3. Convert ComboBox to ListBox (Right-Click on ComboBox -> ChangeTo -> List Box) However, if you have multiple columns in a List Box, all of them will be right-aligned.
The above works for Access 2007. I do not have Access 2010 installed, so I'm not able test that.. Take care
I'm a developer and like colored table cells or color columns so I can designate required fields for end users in a table datasheet where I have line items would be really awesome. I don't ever need the whole grid one color, but I want the column headers to be in red, or all the cells in that column to be red color, but I don't understand what this blog says? Is it about that or is it about conditional formatting? What is this blog post about?

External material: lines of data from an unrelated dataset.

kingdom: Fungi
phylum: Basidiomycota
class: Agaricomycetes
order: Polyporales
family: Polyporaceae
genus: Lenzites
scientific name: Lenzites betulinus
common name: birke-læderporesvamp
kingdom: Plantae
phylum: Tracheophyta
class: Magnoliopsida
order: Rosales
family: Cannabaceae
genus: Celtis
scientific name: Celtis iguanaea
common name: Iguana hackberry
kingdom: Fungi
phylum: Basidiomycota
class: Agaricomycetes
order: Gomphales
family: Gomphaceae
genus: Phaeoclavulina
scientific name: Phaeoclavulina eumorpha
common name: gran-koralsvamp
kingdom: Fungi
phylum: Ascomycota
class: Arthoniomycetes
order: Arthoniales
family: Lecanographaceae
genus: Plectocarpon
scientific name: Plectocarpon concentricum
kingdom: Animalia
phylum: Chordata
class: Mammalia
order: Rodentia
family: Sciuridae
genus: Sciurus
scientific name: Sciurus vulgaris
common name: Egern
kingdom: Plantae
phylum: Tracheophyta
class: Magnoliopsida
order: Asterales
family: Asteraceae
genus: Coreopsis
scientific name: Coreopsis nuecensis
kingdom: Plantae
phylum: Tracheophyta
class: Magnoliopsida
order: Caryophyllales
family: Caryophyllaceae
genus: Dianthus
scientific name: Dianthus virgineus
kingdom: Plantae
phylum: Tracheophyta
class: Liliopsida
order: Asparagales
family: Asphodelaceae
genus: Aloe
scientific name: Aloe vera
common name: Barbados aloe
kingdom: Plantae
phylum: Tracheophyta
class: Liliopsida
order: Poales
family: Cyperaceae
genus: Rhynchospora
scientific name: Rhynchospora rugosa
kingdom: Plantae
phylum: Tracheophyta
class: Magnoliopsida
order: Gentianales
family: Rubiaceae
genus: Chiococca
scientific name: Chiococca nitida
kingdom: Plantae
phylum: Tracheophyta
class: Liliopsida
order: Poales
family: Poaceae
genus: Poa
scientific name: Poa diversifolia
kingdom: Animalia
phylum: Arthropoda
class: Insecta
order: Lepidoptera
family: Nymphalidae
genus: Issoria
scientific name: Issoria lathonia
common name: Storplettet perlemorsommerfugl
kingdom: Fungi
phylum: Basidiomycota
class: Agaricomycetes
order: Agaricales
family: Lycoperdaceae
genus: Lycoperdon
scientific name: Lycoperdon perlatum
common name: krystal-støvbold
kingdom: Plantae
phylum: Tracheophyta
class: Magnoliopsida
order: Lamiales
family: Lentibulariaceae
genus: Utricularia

Dennis: Yes, it's about conditional formatting on a table level. You can download a demo project to understand the trick. Pavlo: Nice post, thx for sharing.
Can this be only done with "null"? I have a listbox with two dates. They represent from and to dates. Could I make the from date "green" and the to date "red" but only in the first and last rows of the lisybox?
Hi, neil tetlow
I don't think this is possible.. Format property supports separate formatting only for Null and zero-length string.
See the following link: office.microsoft.com/.../format-property-text-and-memo-data-types-HA001232747.aspx
Consider using Microsoft ListView ActiveX control instead. There are some other third-party controls with similar functionality on the market as well.
Another option is using conditional formatting on datasheet or continuous sub-form.